Salazar slows offshore drilling plan

ByABC News
February 10, 2009, 7:09 PM

WASHINGTON -- Interior Secretary Ken Salazar said Tuesday a Bush administration plan to open new offshore areas to oil and gas drilling would be delayed until September and likely will be changed considerably to limit new production.

On Jan. 20, the Bush administration's last day in office, it released a new five-year plan for offshore oil and natural gas lease sales that opened up new areas in the Western Gulf of Mexico as well as several sites off the Atlantic, Pacific and Alaskan coastlines.

Salazar said Tuesday he plans to extend the public comment period on the plan, which would have expired in March. The 180-day extension will last until late September to give environmentalists, governors and others more time to weigh in on the plan.

"We will give all good ideas consideration," Salazar said.

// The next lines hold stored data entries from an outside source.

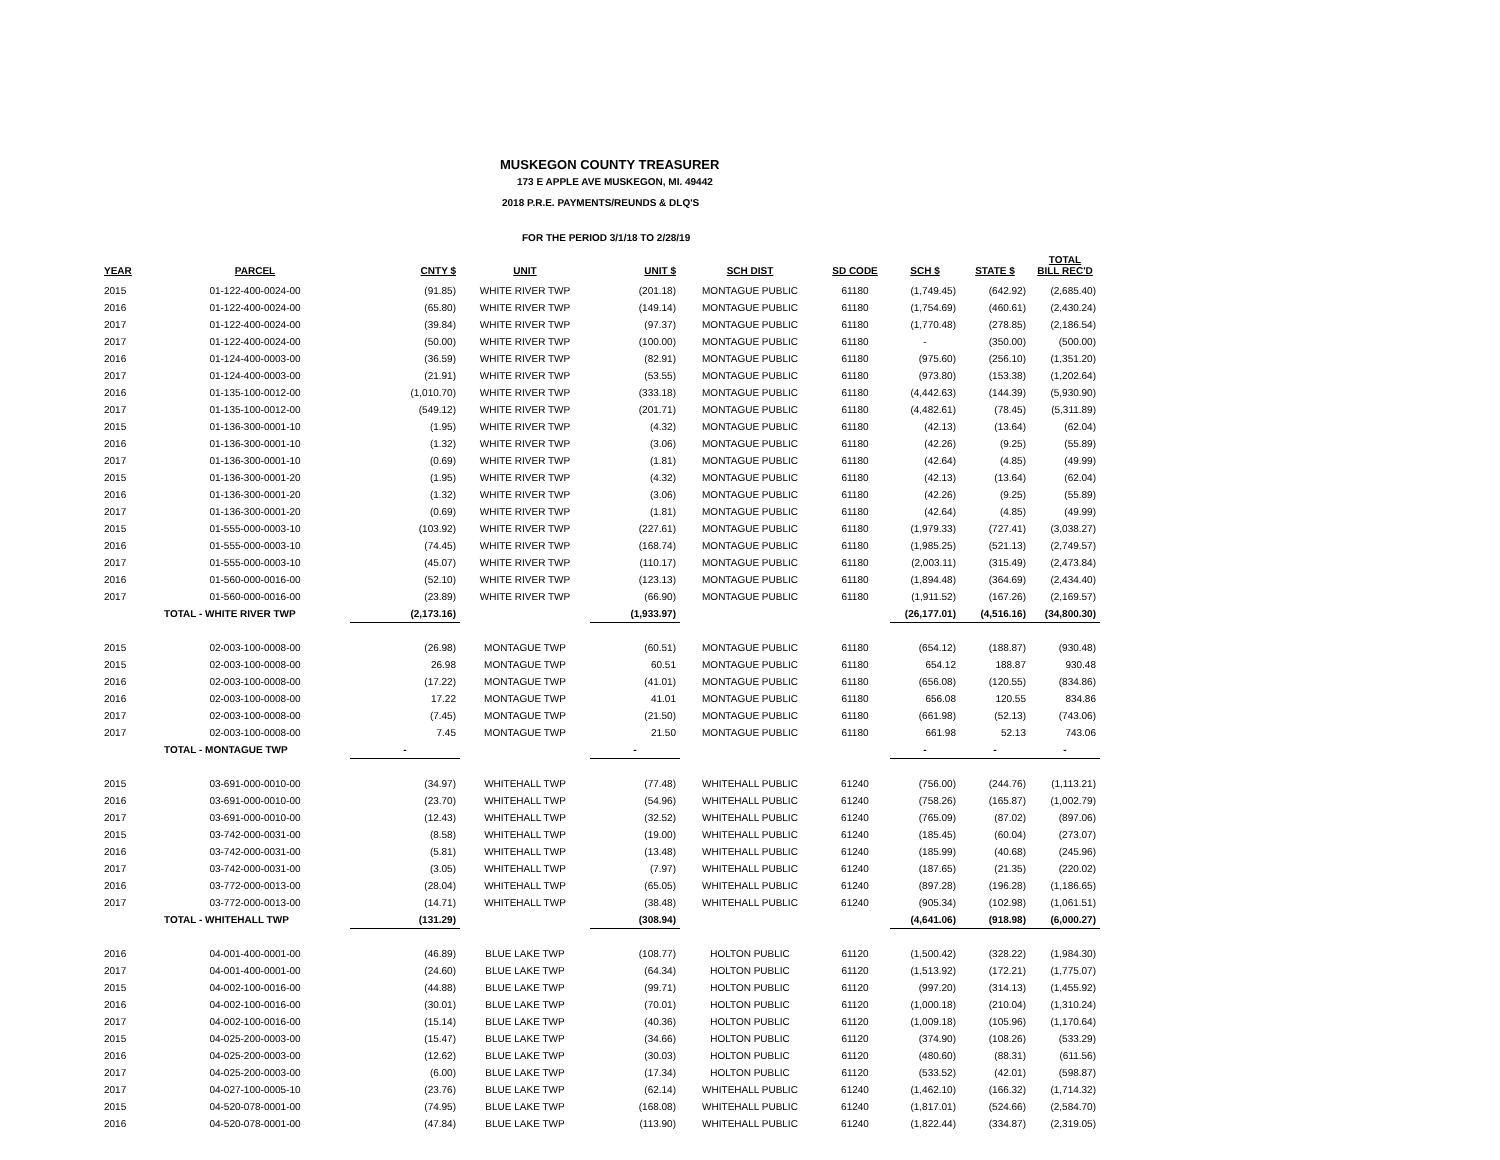MUSKEGON COUNTY TREASURER
173 E APPLE AVE MUSKEGON, MI. 49442
2018 P.R.E. PAYMENTS/REUNDS & DLQ'S
FOR THE PERIOD 3/1/18 TO 2/28/19
| YEAR | PARCEL | CNTY $ | UNIT | UNIT $ | SCH DIST | SD CODE | SCH $ | STATE $ | TOTAL BILL REC'D |
| --- | --- | --- | --- | --- | --- | --- | --- | --- | --- |
| 2015 | 01-122-400-0024-00 | (91.85) | WHITE RIVER TWP | (201.18) | MONTAGUE PUBLIC | 61180 | (1,749.45) | (642.92) | (2,685.40) |
| 2016 | 01-122-400-0024-00 | (65.80) | WHITE RIVER TWP | (149.14) | MONTAGUE PUBLIC | 61180 | (1,754.69) | (460.61) | (2,430.24) |
| 2017 | 01-122-400-0024-00 | (39.84) | WHITE RIVER TWP | (97.37) | MONTAGUE PUBLIC | 61180 | (1,770.48) | (278.85) | (2,186.54) |
| 2017 | 01-122-400-0024-00 | (50.00) | WHITE RIVER TWP | (100.00) | MONTAGUE PUBLIC | 61180 | - | (350.00) | (500.00) |
| 2016 | 01-124-400-0003-00 | (36.59) | WHITE RIVER TWP | (82.91) | MONTAGUE PUBLIC | 61180 | (975.60) | (256.10) | (1,351.20) |
| 2017 | 01-124-400-0003-00 | (21.91) | WHITE RIVER TWP | (53.55) | MONTAGUE PUBLIC | 61180 | (973.80) | (153.38) | (1,202.64) |
| 2016 | 01-135-100-0012-00 | (1,010.70) | WHITE RIVER TWP | (333.18) | MONTAGUE PUBLIC | 61180 | (4,442.63) | (144.39) | (5,930.90) |
| 2017 | 01-135-100-0012-00 | (549.12) | WHITE RIVER TWP | (201.71) | MONTAGUE PUBLIC | 61180 | (4,482.61) | (78.45) | (5,311.89) |
| 2015 | 01-136-300-0001-10 | (1.95) | WHITE RIVER TWP | (4.32) | MONTAGUE PUBLIC | 61180 | (42.13) | (13.64) | (62.04) |
| 2016 | 01-136-300-0001-10 | (1.32) | WHITE RIVER TWP | (3.06) | MONTAGUE PUBLIC | 61180 | (42.26) | (9.25) | (55.89) |
| 2017 | 01-136-300-0001-10 | (0.69) | WHITE RIVER TWP | (1.81) | MONTAGUE PUBLIC | 61180 | (42.64) | (4.85) | (49.99) |
| 2015 | 01-136-300-0001-20 | (1.95) | WHITE RIVER TWP | (4.32) | MONTAGUE PUBLIC | 61180 | (42.13) | (13.64) | (62.04) |
| 2016 | 01-136-300-0001-20 | (1.32) | WHITE RIVER TWP | (3.06) | MONTAGUE PUBLIC | 61180 | (42.26) | (9.25) | (55.89) |
| 2017 | 01-136-300-0001-20 | (0.69) | WHITE RIVER TWP | (1.81) | MONTAGUE PUBLIC | 61180 | (42.64) | (4.85) | (49.99) |
| 2015 | 01-555-000-0003-10 | (103.92) | WHITE RIVER TWP | (227.61) | MONTAGUE PUBLIC | 61180 | (1,979.33) | (727.41) | (3,038.27) |
| 2016 | 01-555-000-0003-10 | (74.45) | WHITE RIVER TWP | (168.74) | MONTAGUE PUBLIC | 61180 | (1,985.25) | (521.13) | (2,749.57) |
| 2017 | 01-555-000-0003-10 | (45.07) | WHITE RIVER TWP | (110.17) | MONTAGUE PUBLIC | 61180 | (2,003.11) | (315.49) | (2,473.84) |
| 2016 | 01-560-000-0016-00 | (52.10) | WHITE RIVER TWP | (123.13) | MONTAGUE PUBLIC | 61180 | (1,894.48) | (364.69) | (2,434.40) |
| 2017 | 01-560-000-0016-00 | (23.89) | WHITE RIVER TWP | (66.90) | MONTAGUE PUBLIC | 61180 | (1,911.52) | (167.26) | (2,169.57) |
| | TOTAL - WHITE RIVER TWP | (2,173.16) | | (1,933.97) | | | (26,177.01) | (4,516.16) | (34,800.30) |
| 2015 | 02-003-100-0008-00 | (26.98) | MONTAGUE TWP | (60.51) | MONTAGUE PUBLIC | 61180 | (654.12) | (188.87) | (930.48) |
| 2015 | 02-003-100-0008-00 | 26.98 | MONTAGUE TWP | 60.51 | MONTAGUE PUBLIC | 61180 | 654.12 | 188.87 | 930.48 |
| 2016 | 02-003-100-0008-00 | (17.22) | MONTAGUE TWP | (41.01) | MONTAGUE PUBLIC | 61180 | (656.08) | (120.55) | (834.86) |
| 2016 | 02-003-100-0008-00 | 17.22 | MONTAGUE TWP | 41.01 | MONTAGUE PUBLIC | 61180 | 656.08 | 120.55 | 834.86 |
| 2017 | 02-003-100-0008-00 | (7.45) | MONTAGUE TWP | (21.50) | MONTAGUE PUBLIC | 61180 | (661.98) | (52.13) | (743.06) |
| 2017 | 02-003-100-0008-00 | 7.45 | MONTAGUE TWP | 21.50 | MONTAGUE PUBLIC | 61180 | 661.98 | 52.13 | 743.06 |
| | TOTAL - MONTAGUE TWP | - | | - | | | - | - | - |
| 2015 | 03-691-000-0010-00 | (34.97) | WHITEHALL TWP | (77.48) | WHITEHALL PUBLIC | 61240 | (756.00) | (244.76) | (1,113.21) |
| 2016 | 03-691-000-0010-00 | (23.70) | WHITEHALL TWP | (54.96) | WHITEHALL PUBLIC | 61240 | (758.26) | (165.87) | (1,002.79) |
| 2017 | 03-691-000-0010-00 | (12.43) | WHITEHALL TWP | (32.52) | WHITEHALL PUBLIC | 61240 | (765.09) | (87.02) | (897.06) |
| 2015 | 03-742-000-0031-00 | (8.58) | WHITEHALL TWP | (19.00) | WHITEHALL PUBLIC | 61240 | (185.45) | (60.04) | (273.07) |
| 2016 | 03-742-000-0031-00 | (5.81) | WHITEHALL TWP | (13.48) | WHITEHALL PUBLIC | 61240 | (185.99) | (40.68) | (245.96) |
| 2017 | 03-742-000-0031-00 | (3.05) | WHITEHALL TWP | (7.97) | WHITEHALL PUBLIC | 61240 | (187.65) | (21.35) | (220.02) |
| 2016 | 03-772-000-0013-00 | (28.04) | WHITEHALL TWP | (65.05) | WHITEHALL PUBLIC | 61240 | (897.28) | (196.28) | (1,186.65) |
| 2017 | 03-772-000-0013-00 | (14.71) | WHITEHALL TWP | (38.48) | WHITEHALL PUBLIC | 61240 | (905.34) | (102.98) | (1,061.51) |
| | TOTAL - WHITEHALL TWP | (131.29) | | (308.94) | | | (4,641.06) | (918.98) | (6,000.27) |
| 2016 | 04-001-400-0001-00 | (46.89) | BLUE LAKE TWP | (108.77) | HOLTON PUBLIC | 61120 | (1,500.42) | (328.22) | (1,984.30) |
| 2017 | 04-001-400-0001-00 | (24.60) | BLUE LAKE TWP | (64.34) | HOLTON PUBLIC | 61120 | (1,513.92) | (172.21) | (1,775.07) |
| 2015 | 04-002-100-0016-00 | (44.88) | BLUE LAKE TWP | (99.71) | HOLTON PUBLIC | 61120 | (997.20) | (314.13) | (1,455.92) |
| 2016 | 04-002-100-0016-00 | (30.01) | BLUE LAKE TWP | (70.01) | HOLTON PUBLIC | 61120 | (1,000.18) | (210.04) | (1,310.24) |
| 2017 | 04-002-100-0016-00 | (15.14) | BLUE LAKE TWP | (40.36) | HOLTON PUBLIC | 61120 | (1,009.18) | (105.96) | (1,170.64) |
| 2015 | 04-025-200-0003-00 | (15.47) | BLUE LAKE TWP | (34.66) | HOLTON PUBLIC | 61120 | (374.90) | (108.26) | (533.29) |
| 2016 | 04-025-200-0003-00 | (12.62) | BLUE LAKE TWP | (30.03) | HOLTON PUBLIC | 61120 | (480.60) | (88.31) | (611.56) |
| 2017 | 04-025-200-0003-00 | (6.00) | BLUE LAKE TWP | (17.34) | HOLTON PUBLIC | 61120 | (533.52) | (42.01) | (598.87) |
| 2017 | 04-027-100-0005-10 | (23.76) | BLUE LAKE TWP | (62.14) | WHITEHALL PUBLIC | 61240 | (1,462.10) | (166.32) | (1,714.32) |
| 2015 | 04-520-078-0001-00 | (74.95) | BLUE LAKE TWP | (168.08) | WHITEHALL PUBLIC | 61240 | (1,817.01) | (524.66) | (2,584.70) |
| 2016 | 04-520-078-0001-00 | (47.84) | BLUE LAKE TWP | (113.90) | WHITEHALL PUBLIC | 61240 | (1,822.44) | (334.87) | (2,319.05) |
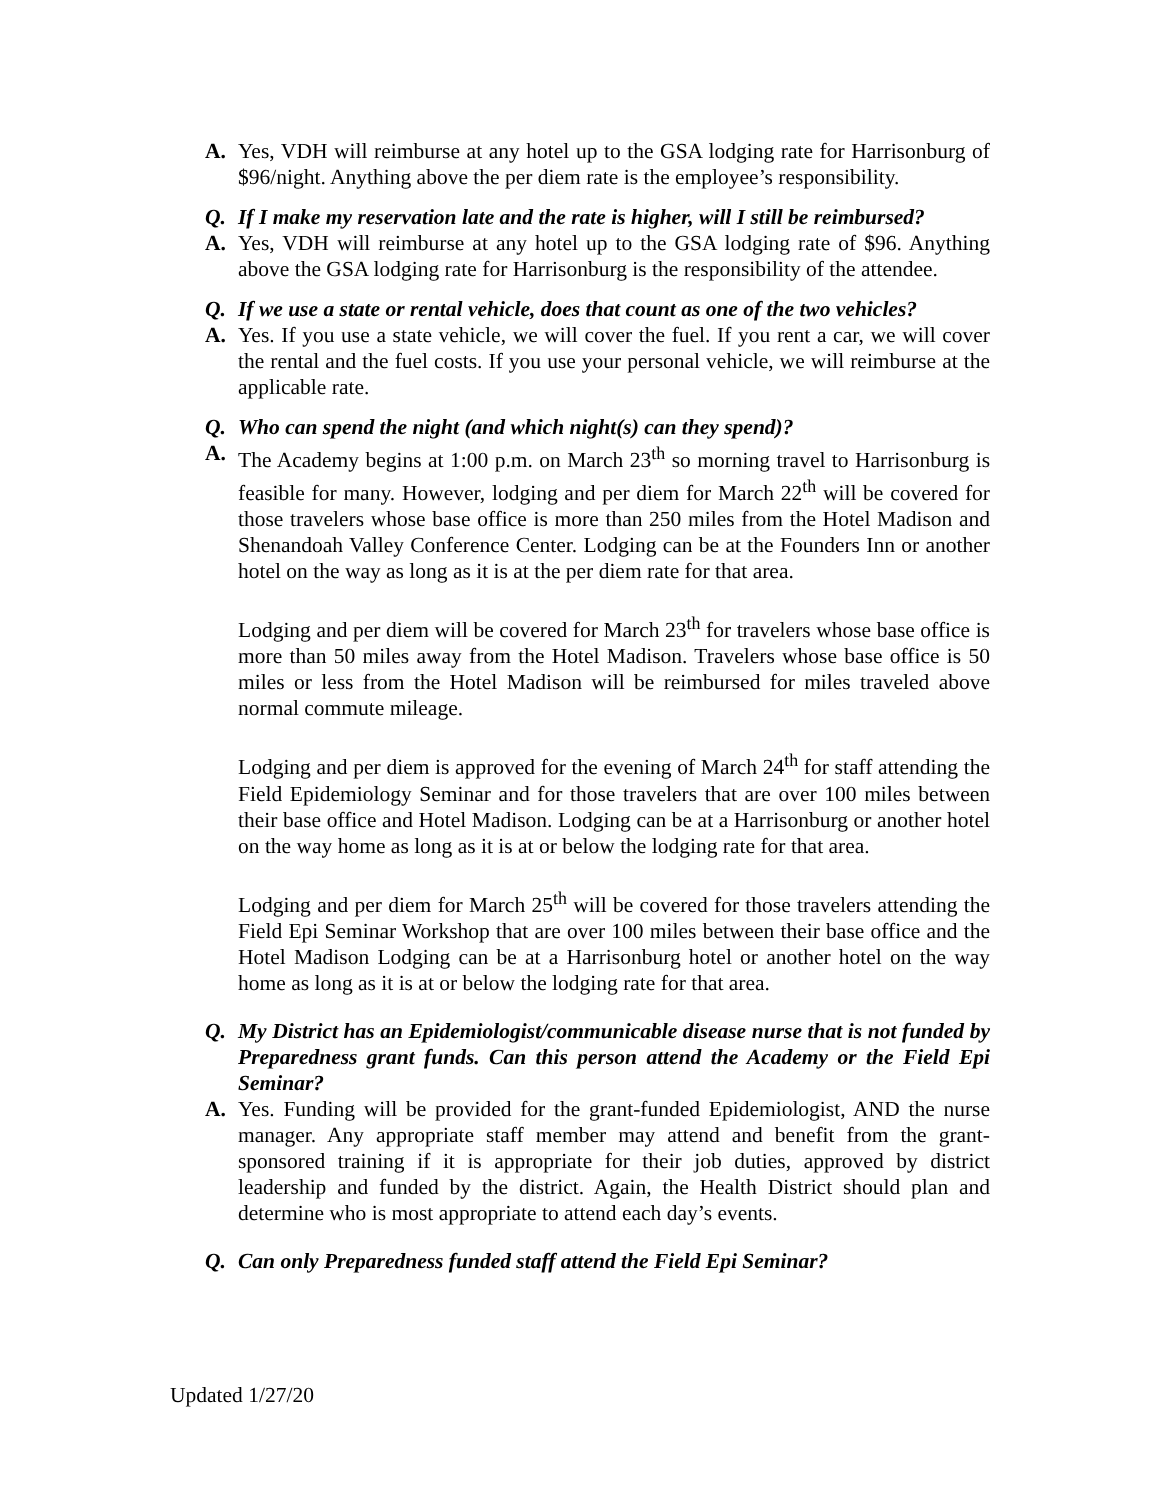A. Yes, VDH will reimburse at any hotel up to the GSA lodging rate for Harrisonburg of $96/night. Anything above the per diem rate is the employee’s responsibility.
Q. If I make my reservation late and the rate is higher, will I still be reimbursed?
A. Yes, VDH will reimburse at any hotel up to the GSA lodging rate of $96. Anything above the GSA lodging rate for Harrisonburg is the responsibility of the attendee.
Q. If we use a state or rental vehicle, does that count as one of the two vehicles?
A. Yes. If you use a state vehicle, we will cover the fuel. If you rent a car, we will cover the rental and the fuel costs. If you use your personal vehicle, we will reimburse at the applicable rate.
Q. Who can spend the night (and which night(s) can they spend)?
A. The Academy begins at 1:00 p.m. on March 23<sup>th</sup> so morning travel to Harrisonburg is feasible for many. However, lodging and per diem for March 22<sup>th</sup> will be covered for those travelers whose base office is more than 250 miles from the Hotel Madison and Shenandoah Valley Conference Center. Lodging can be at the Founders Inn or another hotel on the way as long as it is at the per diem rate for that area.
Lodging and per diem will be covered for March 23<sup>th</sup> for travelers whose base office is more than 50 miles away from the Hotel Madison. Travelers whose base office is 50 miles or less from the Hotel Madison will be reimbursed for miles traveled above normal commute mileage.
Lodging and per diem is approved for the evening of March 24<sup>th</sup> for staff attending the Field Epidemiology Seminar and for those travelers that are over 100 miles between their base office and Hotel Madison. Lodging can be at a Harrisonburg or another hotel on the way home as long as it is at or below the lodging rate for that area.
Lodging and per diem for March 25<sup>th</sup> will be covered for those travelers attending the Field Epi Seminar Workshop that are over 100 miles between their base office and the Hotel Madison Lodging can be at a Harrisonburg hotel or another hotel on the way home as long as it is at or below the lodging rate for that area.
Q. My District has an Epidemiologist/communicable disease nurse that is not funded by Preparedness grant funds. Can this person attend the Academy or the Field Epi Seminar?
A. Yes. Funding will be provided for the grant-funded Epidemiologist, AND the nurse manager. Any appropriate staff member may attend and benefit from the grant-sponsored training if it is appropriate for their job duties, approved by district leadership and funded by the district. Again, the Health District should plan and determine who is most appropriate to attend each day’s events.
Q. Can only Preparedness funded staff attend the Field Epi Seminar?
Updated 1/27/20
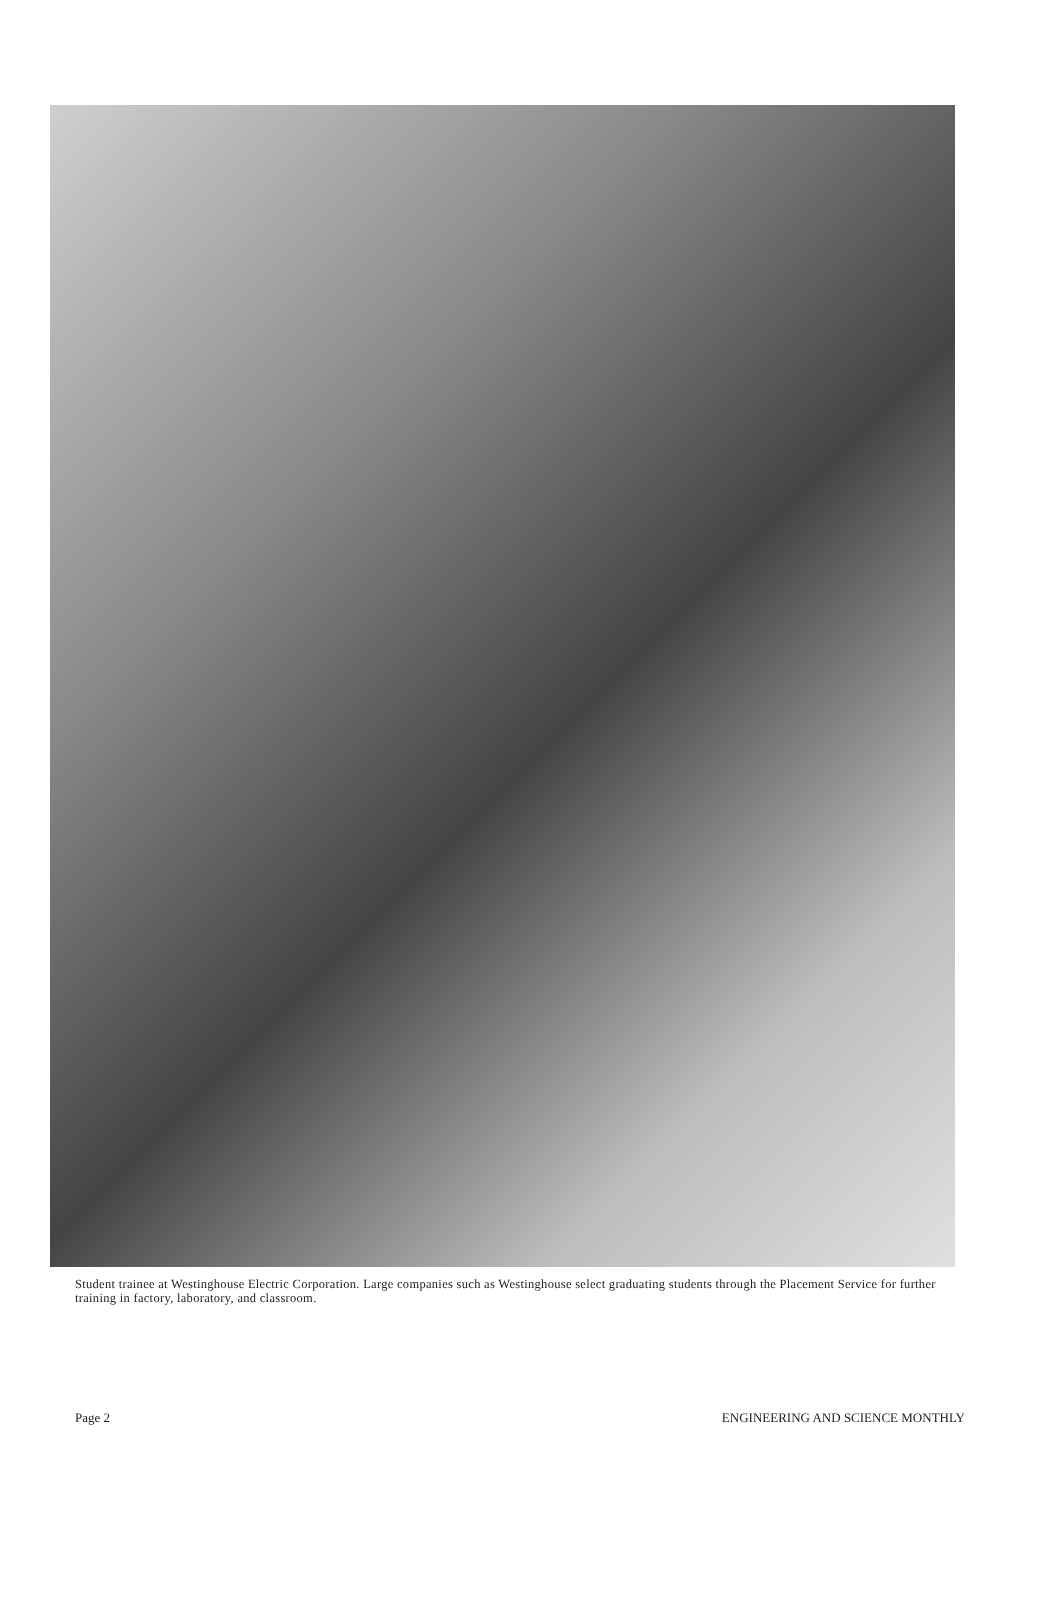Student trainee at Westinghouse Electric Corporation. Large companies such as Westinghouse select graduating students through the Placement Service for further training in factory, laboratory, and classroom.
Page 2 ENGINEERING AND SCIENCE MONTHLY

Salazar also said the Interior Department will use the extra time to develop a "framework" for determining the potential for wind, wave and ocean-current energy in offshore areas.

"The Bush administration was so intent on opening new areas for oil and gas offshore that it torpedoed offshore renewable energy efforts," Salazar said.

Oil and gas producers objected to the delay, "especially at a time when our economy is struggling, unemployment is rising and state treasuries are suffering," said Barry Russell, president of the Independent Petroleum Association of America.

Salazar said the Obama administration will issue a report in 45 days on known and possible oil and natural gas deposits along the Atlantic coastline from Maine to Florida.

"Our data on available resources is very thin, and what little we have is 20 to 30 years old," he said. "We shouldn't make decisions to sell off taxpayer resources based on old information."